The market penetration of Battery Electric Vehicles (BEV) in Europe is not following the foreseen scenario. This is related to several factors, such as uncertainty of the second-hand value of BEV, real driving range under cold conditions and availability of charging stations. Even if the European Community is still planning a full ban of Internal Combustion Engines (ICE) by 2035, in the rest of the world a more technology neutral approach is being pursued. Car manufacturers are developing different powertrain architectures, from mild- to full-hybrid and Range Extenders (REEX). In this context of different emission regulations, and wide range of powertrain architectures, the focus of the development will be the increase of catalyst efficiency without any big impact on exhaust aftertreatment cost.
In previous work [1] the authors have used a 1D simulation approach to support the optimization of metallic TWC substrate for the High Power Cold Start use case. Additionally, a 3D CFD was used to investigate the effect of flow rate peaks where maldistribution appears to have a major impact on the overall abatement efficiency.

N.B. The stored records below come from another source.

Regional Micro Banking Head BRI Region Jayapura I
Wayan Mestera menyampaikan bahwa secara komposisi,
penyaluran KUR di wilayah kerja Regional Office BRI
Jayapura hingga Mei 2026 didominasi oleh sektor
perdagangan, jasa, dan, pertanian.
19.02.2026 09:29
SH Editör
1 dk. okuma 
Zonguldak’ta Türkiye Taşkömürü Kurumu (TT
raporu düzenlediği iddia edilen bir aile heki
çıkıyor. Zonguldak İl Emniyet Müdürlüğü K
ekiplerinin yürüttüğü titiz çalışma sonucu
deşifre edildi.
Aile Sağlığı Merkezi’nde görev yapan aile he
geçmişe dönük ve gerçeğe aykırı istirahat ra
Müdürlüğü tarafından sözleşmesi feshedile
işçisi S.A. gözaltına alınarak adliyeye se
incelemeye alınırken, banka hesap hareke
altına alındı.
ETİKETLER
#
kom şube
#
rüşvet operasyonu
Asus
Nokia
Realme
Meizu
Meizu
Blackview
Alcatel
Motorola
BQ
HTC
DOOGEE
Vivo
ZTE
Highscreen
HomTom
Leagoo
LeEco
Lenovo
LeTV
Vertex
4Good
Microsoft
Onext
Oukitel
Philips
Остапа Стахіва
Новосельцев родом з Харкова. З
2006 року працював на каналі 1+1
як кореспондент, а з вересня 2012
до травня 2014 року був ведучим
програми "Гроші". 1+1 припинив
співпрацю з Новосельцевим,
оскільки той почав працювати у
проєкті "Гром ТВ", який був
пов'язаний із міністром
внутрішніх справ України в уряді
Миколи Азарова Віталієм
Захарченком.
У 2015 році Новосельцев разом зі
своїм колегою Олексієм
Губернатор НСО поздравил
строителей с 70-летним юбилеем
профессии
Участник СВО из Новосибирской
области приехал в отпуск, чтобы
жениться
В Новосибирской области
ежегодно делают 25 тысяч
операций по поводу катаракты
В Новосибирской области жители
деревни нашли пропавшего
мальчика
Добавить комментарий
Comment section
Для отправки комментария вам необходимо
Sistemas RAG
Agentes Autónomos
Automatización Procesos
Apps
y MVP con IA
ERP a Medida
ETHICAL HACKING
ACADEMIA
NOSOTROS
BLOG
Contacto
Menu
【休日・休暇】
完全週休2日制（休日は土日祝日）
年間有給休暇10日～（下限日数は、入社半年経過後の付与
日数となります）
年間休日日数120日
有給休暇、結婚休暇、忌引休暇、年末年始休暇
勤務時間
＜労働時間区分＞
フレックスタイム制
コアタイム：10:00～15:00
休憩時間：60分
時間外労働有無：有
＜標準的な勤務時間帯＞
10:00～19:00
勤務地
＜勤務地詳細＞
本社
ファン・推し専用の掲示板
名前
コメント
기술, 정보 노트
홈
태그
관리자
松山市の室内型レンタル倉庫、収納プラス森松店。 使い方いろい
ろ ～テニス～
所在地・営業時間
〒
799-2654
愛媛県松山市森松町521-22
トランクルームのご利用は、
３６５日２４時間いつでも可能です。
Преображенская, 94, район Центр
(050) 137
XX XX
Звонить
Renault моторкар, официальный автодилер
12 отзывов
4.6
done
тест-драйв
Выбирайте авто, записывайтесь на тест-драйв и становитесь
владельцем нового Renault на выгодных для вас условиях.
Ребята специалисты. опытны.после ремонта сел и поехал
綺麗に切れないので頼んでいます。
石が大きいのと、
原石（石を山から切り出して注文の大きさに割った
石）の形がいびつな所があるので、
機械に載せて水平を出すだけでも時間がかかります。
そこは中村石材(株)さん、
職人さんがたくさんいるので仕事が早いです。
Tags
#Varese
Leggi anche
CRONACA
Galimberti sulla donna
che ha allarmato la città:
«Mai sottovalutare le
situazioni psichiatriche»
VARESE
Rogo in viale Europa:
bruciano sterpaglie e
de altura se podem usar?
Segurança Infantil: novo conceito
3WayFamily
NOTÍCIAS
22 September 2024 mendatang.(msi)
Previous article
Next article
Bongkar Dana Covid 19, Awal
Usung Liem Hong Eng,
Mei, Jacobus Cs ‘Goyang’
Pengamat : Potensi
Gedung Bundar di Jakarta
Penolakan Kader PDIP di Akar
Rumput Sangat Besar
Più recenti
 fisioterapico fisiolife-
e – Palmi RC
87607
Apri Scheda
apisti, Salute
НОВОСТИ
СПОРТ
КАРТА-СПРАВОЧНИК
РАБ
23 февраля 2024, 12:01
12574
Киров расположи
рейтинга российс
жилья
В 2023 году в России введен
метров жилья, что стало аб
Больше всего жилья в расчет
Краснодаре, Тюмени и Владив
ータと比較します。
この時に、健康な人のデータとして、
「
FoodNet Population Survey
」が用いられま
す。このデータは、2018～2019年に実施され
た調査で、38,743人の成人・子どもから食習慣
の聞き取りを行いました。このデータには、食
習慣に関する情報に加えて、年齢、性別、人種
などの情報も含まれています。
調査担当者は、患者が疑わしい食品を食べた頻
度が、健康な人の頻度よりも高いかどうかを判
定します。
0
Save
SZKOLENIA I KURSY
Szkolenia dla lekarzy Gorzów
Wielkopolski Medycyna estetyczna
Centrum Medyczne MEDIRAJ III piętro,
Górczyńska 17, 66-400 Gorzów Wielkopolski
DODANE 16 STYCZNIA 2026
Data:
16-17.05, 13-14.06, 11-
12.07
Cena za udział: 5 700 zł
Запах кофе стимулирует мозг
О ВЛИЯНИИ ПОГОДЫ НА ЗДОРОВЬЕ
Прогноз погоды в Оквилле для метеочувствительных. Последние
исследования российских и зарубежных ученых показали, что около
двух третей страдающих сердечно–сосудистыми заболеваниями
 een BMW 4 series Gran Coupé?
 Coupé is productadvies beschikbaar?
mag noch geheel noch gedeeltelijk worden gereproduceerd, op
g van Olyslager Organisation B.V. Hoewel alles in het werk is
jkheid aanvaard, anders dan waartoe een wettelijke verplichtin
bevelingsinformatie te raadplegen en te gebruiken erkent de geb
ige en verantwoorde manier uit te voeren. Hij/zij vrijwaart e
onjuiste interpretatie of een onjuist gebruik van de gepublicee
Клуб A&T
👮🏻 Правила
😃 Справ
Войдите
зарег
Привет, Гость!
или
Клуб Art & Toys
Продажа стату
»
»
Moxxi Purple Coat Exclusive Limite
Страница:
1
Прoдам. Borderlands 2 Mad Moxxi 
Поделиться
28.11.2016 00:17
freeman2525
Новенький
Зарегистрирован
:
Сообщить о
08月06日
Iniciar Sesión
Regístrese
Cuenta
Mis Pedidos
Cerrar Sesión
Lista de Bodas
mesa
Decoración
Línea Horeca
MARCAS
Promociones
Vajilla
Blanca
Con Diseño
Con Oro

Additionally, a complete validation of the 3D tool was made using roller bench data, measured by Aurobay on a representative production car. This step served also as an opportunity to deeply validate the tool. The limitation of the heat losses, along with a tailored choice of the thermal mass and properties of the substrate, allowed to guarantee the desired abatement.
In this work a comprehensive 3D CFD approach is used to assess the possibility to simulate the efficiency of a metallic substrate during typical emissions cycles. Moreover, a dedicated test, using lambda-step, will be used to assess the response of metallic substrates to lambda perturbation.